In 2011, the Soluvia prefilled microinjection system, manufactured by BD Medical of Franklin Lakes, N.J., was approved in the United States for administering a new Fluzone Intradermal vaccine (Sanofi Pasteur) in adults aged 18-64 years. In 2009, it was licensed in the European Union for administration of the same company’s Intanzaand IDfluinfluenza vaccines. The device features a 30-gauge minineedle staked onto a prefilled glass syringe. "The outer diameter of the needle is 0.305 mm, and it projects 1.5 mm outside of the syringe," Dr. Weniger said. "Sanofi Pasteur purchased exclusive worldwide rights to the technology for all commercially sold vaccines."
Another hollow microneedle system under investigation is the MicronJet, manufactured by NanoPass Technologies of Nes Ziona, Israel. This device features an array of 250-mcg-tall microneedles on a Luer-slip syringe adapter. One human trial found that intradermal delivery of 3 or 6 mcg of influenza hemagglutinin yielded similar hemaglutination inhibition antibody titers as intramuscular delivery of 15 mcg (Vaccine 2009;27:454-9).
• Dissolving microneedles. In this approach pioneered at the Georgia Institute of Technology, the antigen/drug is formulated within a solid dissolvable matrix on a patch using biocompatible and nontoxic components, such as carboxymethylcellulose. "Upon dissolution into the body, all the sharps are gone, so there is less of an issue of expensive sharps waste and the cost of disposing of them," Dr. Weniger said. "Other research groups are pursuing this approach, as well."

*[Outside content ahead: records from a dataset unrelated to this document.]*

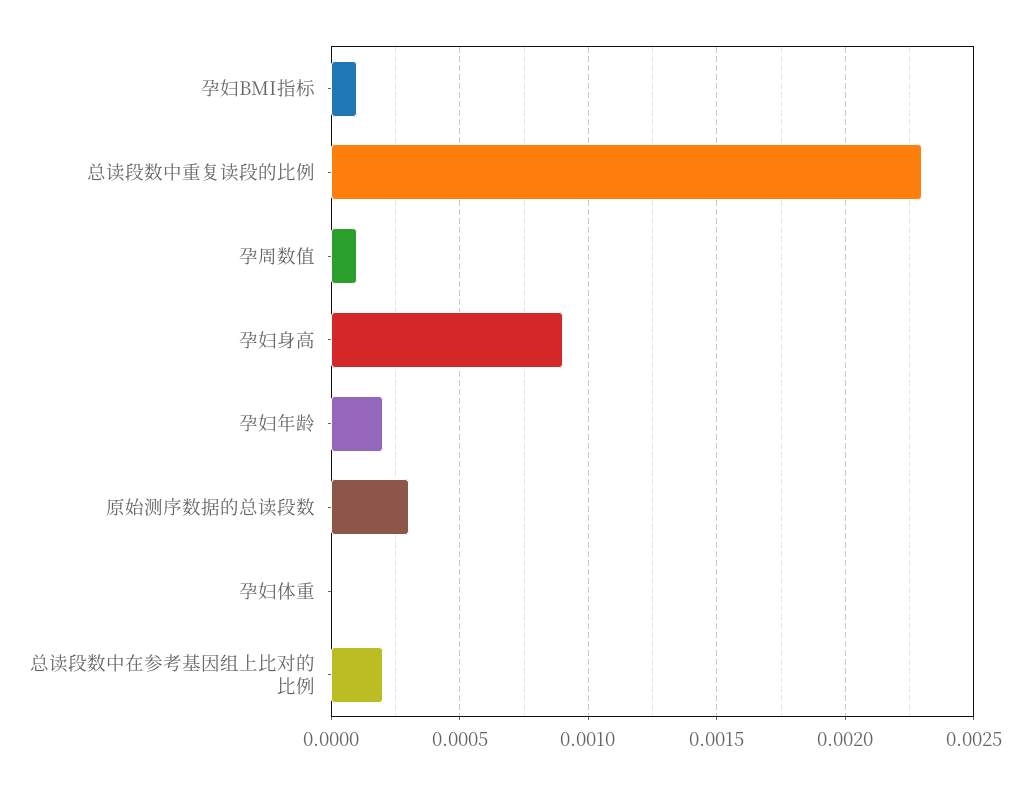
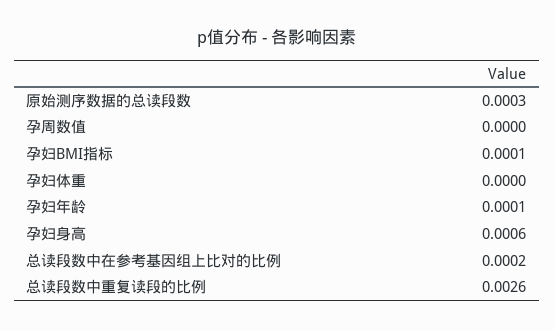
  {
    "孕妇BMI指标": 0.0001,
-   "总读段数中重复读段的比例": 0.0023,
+   "总读段数中重复读段的比例": 0.0026,
-   "孕周数值": 0.0001,
+   "孕周数值": 0,
-   "孕妇身高": 0.0009,
+   "孕妇身高": 0.0006,
-   "孕妇年龄": 0.0002,
+   "孕妇年龄": 0.0001,
    "原始测序数据的总读段数": 0.0003,
    "孕妇体重": 0,
    "总读段数中在参考基因组上比对的比例": 0.0002
  }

Other cutaneous vaccine delivery methods are "a bit more futuristic," he said, including kinetic deposition of propelled microparticles, thermoporation, laser light ablation, iontophoresis, chemical enhancers, and sound waves.
Although some of the novel cutaneous delivery systems he discussed might use off-the-shelf liquid products, "others may require extensive, expensive reformulation efforts," Dr. Weniger cautioned.
"Also, regulatory criteria to license annual influenza vaccines may not be biologically relevant for novel nonparenteral routes/antigens. This means that phase III field-efficacy trials may be required to tease out and validate new immunologic correlates of protection."
Even so, the minimally invasive nature of delivering antigen onto or into the skin "means it’s easier to monitor and treat local adverse reactions," he said. "You can see them. You can put topical steroids or other treatments on them to reduce them, and you can hypothesize fewer unanticipated serious adverse events than we’ve seen with other routes."
Another advantage of the cutaneous route is that it’s less dependent on patient cooperation than other novel routes.
"Think of a squirming, uncooperative child unable to swallow capsules, retain oral doses, activate inhalers, or quietly breathe a vaccine mist for an extended time." Dr. Weniger offered. He added that the cutaneous route provides "a relatively sure and certain delivery, compared with oral and respiratory administration."
Dr. Weniger disclosed that he holds stock in Pfizer.